Никогда еще с таким томленьем не ждал я битвы, как теперь. Кажется, за этим хребтом ждет меня Лилия на условное свиданье; кажется, я куплю ее взаимность моею кровью.
Чего ж медлят? что ж не ревут и не прядают по скалам наши горные единороги? Пора, пора! Страстно хочу я кинуться в пыл схватки: только ее обаятельный вихорь может сравниться с упоеньем любви. Были минуты, когда, изнемогая от полноты счастья, прильнув устами к груди прекрасной, невольно роптал я: «Теперь бы сладко умереть». Сладко умереть и на груди славы… умереть теперь же, в этот миг!.. Лил…
То была песня лебедя: его желание разразилось над ним его судьбою. Он был убит, убит наповал, и в самое сердце. Его тайны легли с ним в гроб; немногие цветки из венка его мечтаний отдаю я свету. Пусть обрывает их злословие или участие лелеет: ни для друзей, ни для врагов не покажу я остального. Любовь и ненависть были ему равно гибельны в жизни; зачем же я брошу в их треволнение память друга? А сколько ума, сколько познания насыпано там! Какою теплою любовью к человечеству все это согрето! Но пусть все это не имело бы никакой цены для словесного богатства человека: его действительный быт был лучшим его творением. Душа общества в веселую пору, он не покидал изголовья больного товарища, не спал ночей, ухаживал за ним как нежная мать, сносил все причуды как самый покорный служка. Его рука и кошелек были открыты для каждого: никто не удалялся от его порога с тяжелым словом «нет!» Кто вернее его служил государю словом и делом? Кто бывал впереди его в жаркой битве? Одним словом, кто был достойнее назваться человеком и кто носил это имя с большим благородством?

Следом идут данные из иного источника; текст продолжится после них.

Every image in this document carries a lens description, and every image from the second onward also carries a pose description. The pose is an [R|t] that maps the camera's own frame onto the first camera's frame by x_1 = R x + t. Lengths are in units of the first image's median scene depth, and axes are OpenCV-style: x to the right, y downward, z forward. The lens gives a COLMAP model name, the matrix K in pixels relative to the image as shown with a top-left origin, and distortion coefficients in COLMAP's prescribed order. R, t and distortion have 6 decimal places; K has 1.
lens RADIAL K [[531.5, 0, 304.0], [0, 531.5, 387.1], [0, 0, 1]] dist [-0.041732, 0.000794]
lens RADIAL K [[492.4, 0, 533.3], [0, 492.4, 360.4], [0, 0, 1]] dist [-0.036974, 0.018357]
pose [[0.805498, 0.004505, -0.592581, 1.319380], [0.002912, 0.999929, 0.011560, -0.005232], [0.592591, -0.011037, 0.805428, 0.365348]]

И мы схоронили юношу, возвратясь в Г-н, схоронили в чужую землю, в виду гор, на самом берегу Черного моря. Кровью залилось мое сердце, когда священник бросил горсть земли на гроб его, когда и моя горсть глухим прощанием отозвалась из могилы… Земля поглотила свое лучшее украшение и тихо сомкнула уста. Все кончилось! Все уж было пусто, когда я очнулся от бесслезных рыданий над могилою достойного друга: только море шумело; только ветер уносил к небу струйки фимиама с кадила вместе с облаком порохового дыма от почетной пальбы. «Вот жизнь и смерть его», – подумал я.